» Excerpted passage:
####################

Monday 12 February 2024

What If S02E05 Review: Winter Kills

What If, Season 2, Episode 5: What If... Captain Carter Fought the Hydra Stomper?


While the previous episode acted as a prequel to a character in What If's first season, this one acts as a more proper sequel to the adventures of Captain Peggy Carter, who's one of the main characters in What If's first season, the star of her adventures in Earth-82111. Peggy hung out in the final crossover team-up at the end of that season, before being transported back into her own reality. We did get a glimpse of her going through a variation of the events of Captain America: The Winter Soldier as she battles against Batroc the Leaper, but this episode straight-up crafts the 'Elseworlds' version of the events of that episode, with a different set of characters, and smooshes in the storyline of Black Widow in for good measure. 

And... it's mostly a straight-up supehero spy fiction. And while I think some people are quite tired of Captain Carter's spotlight in this series that's supposed to be about an anthology, I actually really like Peggy's story in episode 5. It does really help that Captain America: The Winter Soldier is one of the best MCU stories ever mad, and by shuffling a couple of characters around and making the tragic, doomed romance between Peggy and Steve be another layer of angst between the sacred timeline's Steve/Bucky dynamic makes this actually a rather engaging episode.

####################

» Task description:
Please reproduce the What If episode review above in full, word for word.

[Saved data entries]
####################

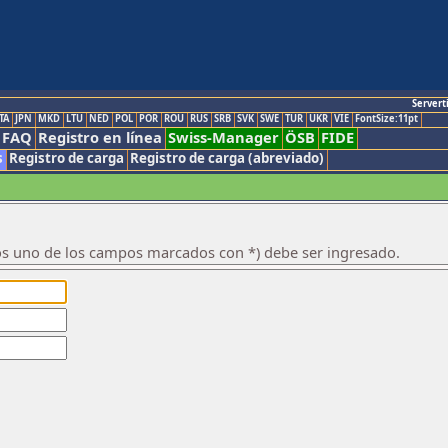
Servert
TA
JPN
MKD
LTU
NED
POL
POR
ROU
RUS
SRB
SVK
SWE
TUR
UKR
VIE
FontSize:11pt
FAQ
Registro en línea
Swiss-Manager
ÖSB
FIDE
s
Registro de carga
Registro de carga (abreviado)
os uno de los campos marcados con *) debe ser ingresado.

####################

» Reply:
Monday 12 February 2024

What If S02E05 Review: Winter Kills

What If, Season 2, Episode 5: What If... Captain Carter Fought the Hydra Stomper?


While the previous episode acted as a prequel to a character in What If's first season, this one acts as a more proper sequel to the adventures of Captain Peggy Carter, who's one of the main characters in What If's first season, the star of her adventures in Earth-82111. Peggy hung out in the final crossover team-up at the end of that season, before being transported back into her own reality. We did get a glimpse of her going through a variation of the events of Captain America: The Winter Soldier as she battles against Batroc the Leaper, but this episode straight-up crafts the 'Elseworlds' version of the events of that episode, with a different set of characters, and smooshes in the storyline of Black Widow in for good measure. 

And... it's mostly a straight-up supehero spy fiction. And while I think some people are quite tired of Captain Carter's spotlight in this series that's supposed to be about an anthology, I actually really like Peggy's story in episode 5. It does really help that Captain America: The Winter Soldier is one of the best MCU stories ever mad, and by shuffling a couple of characters around and making the tragic, doomed romance between Peggy and Steve be another layer of angst between the sacred timeline's Steve/Bucky dynamic makes this actually a rather engaging episode.